======== TEKS PILIHAN ========

Dewasa ini kelompok-kelompok baru dalam Islam khususnya di Indonesia banyak bermunculan. Beragam bentuk dan aksi ditampilkan sehingga menambah deretan panjang firqah-firqah Islam yang sudah ada. Umat pun menjadi berpetak-petak, begitulah pemandangan yang dapat kita lihat. Diantara beberapa kelompok, ada yang berlebihan dalam meyakini jalan yang dibina oleh kelompoknya, sehingga cenderung mengkafirkan kelompok lain yang tidak sepaham dengannya. <>Seolah kalau bukan kelompoknya bukan kawan. Kawan hanya dalam kelompoknya. Beberapa kelompok itu biasanya selalu bersikukuh mempertahankan pendapatnya sendiri walaupun pendapatnya itu keliru.
Tiap-tiap kelompok sebenarnya memiliki tujuan yang sama, yaitu untuk mencari kebenaran dalam hidup beragama. Hanya saja metode berpikir mereka yang salah. Hal inilah yang mengakibatkan mereka meleset dari makna kebenaran agama dan cenderung tersesat dan menyesatkan. Mereka terlalu mengandalkan rasionya dan dangkal dalam menafsirkan suatu Al-Qur’an dan Hadits.
Keadaan yang seperti ini ternyata membuat ulama Nahdlatul Ulama (NU) risau dan gelisah. Paham yang sudah dibina mulai dari puluhan tahun yang lalu, kini selalu disalahkan oleh kelompok yang tidak sepaham dengan NU. Warganya terus digoda dan dirayu supaya mengikuti paham kelompok-kelompok itu. Para ulama NU terus dirundung kekhawatiran. Sayang bagi warga NU kalau mengikuti jejak mereka itu.
Dan, akhirnya dari kekhawatiran, gelisahan, dan kerisauan itu, Nur Hidayat Muhammad tergerak untuk melawan dan membantengi warga NU dengan menerbitkan buku yang berjudul Siapakah Pengikut Salafus Shaleh? (Memahami Pola Keberagaman NU, Salafi Wahabi, HTI, MTA, dan LDII). Buku itu berisi perlawanan atas pernyataan kelompok-kelompok itu yang cenderung menyalahkan cara atau metode NU dalam beragama.

========

• TUNTUTAN TUGAS: Lanjutkan teks tentang bermunculannya kelompok-kelompok baru dalam Islam dan tanggapan kalangan NU terhadapnya, dimulai tepat setelah kalimat terakhir teks tersebut.

======== BAGIAN DATA ========

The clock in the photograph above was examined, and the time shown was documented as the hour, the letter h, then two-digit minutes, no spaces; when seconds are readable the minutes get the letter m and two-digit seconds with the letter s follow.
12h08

========

• JAWABAN LATIHAN:
Misalnya tentang taqlid dan ittiba’. Salafi Wahabi menyatakan bahwa taqlid adalah sesuatu yang tercela, sedangkan ittiba’ adalah sesuatu yang terpuji. Namun pernyataan ini dijawab oleh Nur Hidayat Muhammad dalam bukunya itu, pertama secara mayoritas ulama ushul tidak pernah membedakan antara taqlid dan ittiba’. Kedua dalam Al-Qur’an terdapat ayat yang memuji ittiba’ dan mencela ittiba’. Yang mencela ittiba’ terdapat dalam surah Al-Baqarah: 166-167. Adapun yang memuji ittiba’ terdapat dalam surah Yusuf: 108.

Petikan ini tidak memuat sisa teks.